In Canada, Honey Nut Cheerios, with its cholesterol-lowering benefits, is the best-selling cereal brand, just as it is in the U.S. Weight management messaging on MultiGrain Cheerios, and the combination of high fiber and great taste in Fiber One cereal, are contributing to retail sales growth for the company’s cereal line in Canada so far this year.

Two decades ago, the U.S. and Canada generated more than 60% of global cereal sales. Today, the majority of cereal sales are in markets outside of North America. Powell said General Mills expects this split to widen, as international markets continue to grow at a faster pace. Today, one third of General Mills’ global cereal sales are generated outside of the U.S., with most of these international sales coming from CPW. CPW has been leading category growth in markets across the globe, he noted.

“We think the cereal category is poised for continued growth, as people around the world embrace the benefits of cereal,” said Powell. “Cereal offers nutrition, convenience, variety and value – important food attributes to consumers everywhere.”
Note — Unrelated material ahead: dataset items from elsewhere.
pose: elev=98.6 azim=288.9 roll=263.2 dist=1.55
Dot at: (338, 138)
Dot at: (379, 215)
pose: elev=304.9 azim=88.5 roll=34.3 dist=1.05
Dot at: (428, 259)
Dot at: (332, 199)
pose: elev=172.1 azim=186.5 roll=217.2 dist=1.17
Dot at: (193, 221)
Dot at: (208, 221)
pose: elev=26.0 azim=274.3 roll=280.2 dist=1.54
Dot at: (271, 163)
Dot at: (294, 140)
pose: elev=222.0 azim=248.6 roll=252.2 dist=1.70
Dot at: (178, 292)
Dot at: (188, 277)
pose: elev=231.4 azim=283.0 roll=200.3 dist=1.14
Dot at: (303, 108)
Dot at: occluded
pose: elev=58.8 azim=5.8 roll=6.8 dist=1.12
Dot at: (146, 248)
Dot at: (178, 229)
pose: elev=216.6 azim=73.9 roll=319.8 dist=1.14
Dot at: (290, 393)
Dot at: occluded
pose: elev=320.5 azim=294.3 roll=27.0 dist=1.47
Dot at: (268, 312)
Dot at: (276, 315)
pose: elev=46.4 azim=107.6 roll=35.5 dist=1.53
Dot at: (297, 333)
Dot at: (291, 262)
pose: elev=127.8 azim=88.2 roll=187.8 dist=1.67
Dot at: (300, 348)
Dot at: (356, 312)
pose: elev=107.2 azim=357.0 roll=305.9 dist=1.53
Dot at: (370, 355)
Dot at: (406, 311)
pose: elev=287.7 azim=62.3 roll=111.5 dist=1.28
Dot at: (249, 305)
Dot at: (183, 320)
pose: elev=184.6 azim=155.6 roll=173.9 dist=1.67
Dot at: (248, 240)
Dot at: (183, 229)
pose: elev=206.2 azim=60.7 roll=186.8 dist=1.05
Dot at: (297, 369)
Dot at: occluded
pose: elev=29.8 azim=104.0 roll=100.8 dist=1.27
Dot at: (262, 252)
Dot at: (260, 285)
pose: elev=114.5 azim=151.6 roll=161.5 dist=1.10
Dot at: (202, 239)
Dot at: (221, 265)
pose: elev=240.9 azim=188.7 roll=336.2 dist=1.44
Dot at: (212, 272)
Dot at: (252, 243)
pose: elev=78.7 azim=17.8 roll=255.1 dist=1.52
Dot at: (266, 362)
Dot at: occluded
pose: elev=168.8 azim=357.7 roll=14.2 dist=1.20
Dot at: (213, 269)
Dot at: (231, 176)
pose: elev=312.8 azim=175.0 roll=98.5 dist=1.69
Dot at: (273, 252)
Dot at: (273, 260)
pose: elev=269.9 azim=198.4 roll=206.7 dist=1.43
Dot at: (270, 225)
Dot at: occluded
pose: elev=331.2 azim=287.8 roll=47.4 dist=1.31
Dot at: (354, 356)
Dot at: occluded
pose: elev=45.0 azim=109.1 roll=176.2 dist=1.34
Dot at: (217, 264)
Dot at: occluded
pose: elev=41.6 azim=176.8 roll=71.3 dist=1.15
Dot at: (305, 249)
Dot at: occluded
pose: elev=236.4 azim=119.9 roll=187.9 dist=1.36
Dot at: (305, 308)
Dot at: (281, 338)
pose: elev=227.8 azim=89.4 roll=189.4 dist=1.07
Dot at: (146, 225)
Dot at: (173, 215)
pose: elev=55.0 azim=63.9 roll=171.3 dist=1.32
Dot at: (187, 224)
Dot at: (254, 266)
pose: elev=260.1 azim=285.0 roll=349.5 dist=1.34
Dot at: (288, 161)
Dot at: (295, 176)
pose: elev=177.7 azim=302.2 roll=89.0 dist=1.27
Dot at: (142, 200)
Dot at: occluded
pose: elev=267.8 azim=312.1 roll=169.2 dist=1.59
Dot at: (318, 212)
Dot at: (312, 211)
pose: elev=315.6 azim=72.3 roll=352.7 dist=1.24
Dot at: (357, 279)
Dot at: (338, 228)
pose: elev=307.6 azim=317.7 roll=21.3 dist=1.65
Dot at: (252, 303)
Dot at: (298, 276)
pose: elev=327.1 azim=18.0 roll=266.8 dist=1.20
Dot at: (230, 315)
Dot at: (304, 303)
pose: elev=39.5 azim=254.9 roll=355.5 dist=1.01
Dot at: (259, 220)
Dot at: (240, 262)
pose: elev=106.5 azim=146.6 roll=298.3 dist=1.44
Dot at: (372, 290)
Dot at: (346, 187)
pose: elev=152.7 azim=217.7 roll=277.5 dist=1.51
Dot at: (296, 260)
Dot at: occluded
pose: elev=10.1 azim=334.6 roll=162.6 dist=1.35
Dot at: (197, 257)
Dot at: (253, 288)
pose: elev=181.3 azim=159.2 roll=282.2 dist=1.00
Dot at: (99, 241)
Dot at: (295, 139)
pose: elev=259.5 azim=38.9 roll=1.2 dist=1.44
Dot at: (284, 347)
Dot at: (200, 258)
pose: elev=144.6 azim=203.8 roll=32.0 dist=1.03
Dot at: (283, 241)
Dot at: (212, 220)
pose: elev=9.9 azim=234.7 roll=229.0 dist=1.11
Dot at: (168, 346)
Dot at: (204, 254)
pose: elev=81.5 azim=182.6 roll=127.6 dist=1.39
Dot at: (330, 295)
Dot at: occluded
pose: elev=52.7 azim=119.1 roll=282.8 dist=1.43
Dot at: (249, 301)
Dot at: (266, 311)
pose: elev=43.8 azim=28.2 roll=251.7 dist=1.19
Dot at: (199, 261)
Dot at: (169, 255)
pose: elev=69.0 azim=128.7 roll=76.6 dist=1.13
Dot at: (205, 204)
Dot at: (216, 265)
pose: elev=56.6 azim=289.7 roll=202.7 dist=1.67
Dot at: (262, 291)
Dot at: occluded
Despite these benefits, cereal consumption today is very concentrated. The U.S., U.K., Canada and Australia combined represent 54% of total cereal consumption. Yet those four regions comprise just 6 percent of the world’s population. Powell said emerging markets represent the growth for ready-to-eat cereal. As the number of middle-class consumers increases in many countries, the demand for healthy and convenient branded foods will rise.

CPW is the share leader in these emerging markets, including in Russia and Turkey. Powell said CPW has been in many of these markets for more than a decade, so “we’ve got a great base to build from.”

In Russia, cereal category sales have more than tripled spanning the past decade to reach $250 million, and CPW leads the market with a roughly 50% share. CPW’s advertising in Russia is a mix of brand-focused spots, along with ads that compare its cereals to a traditional, porridge-based Russian breakfast. Today, Russia is CPW’s biggest market for Nesquik cereal. The company sees great growth ahead in this emerging market.

Turkey is another market showing growth in cereal consumption. The cereal category there is now four times the size it was 10 years ago. CPW has a strong share position there, too, with 60 percent of category sales. As in Russia, CPW’s advertising in Turkey showcases the benefits of cereal relative to traditional breakfast options.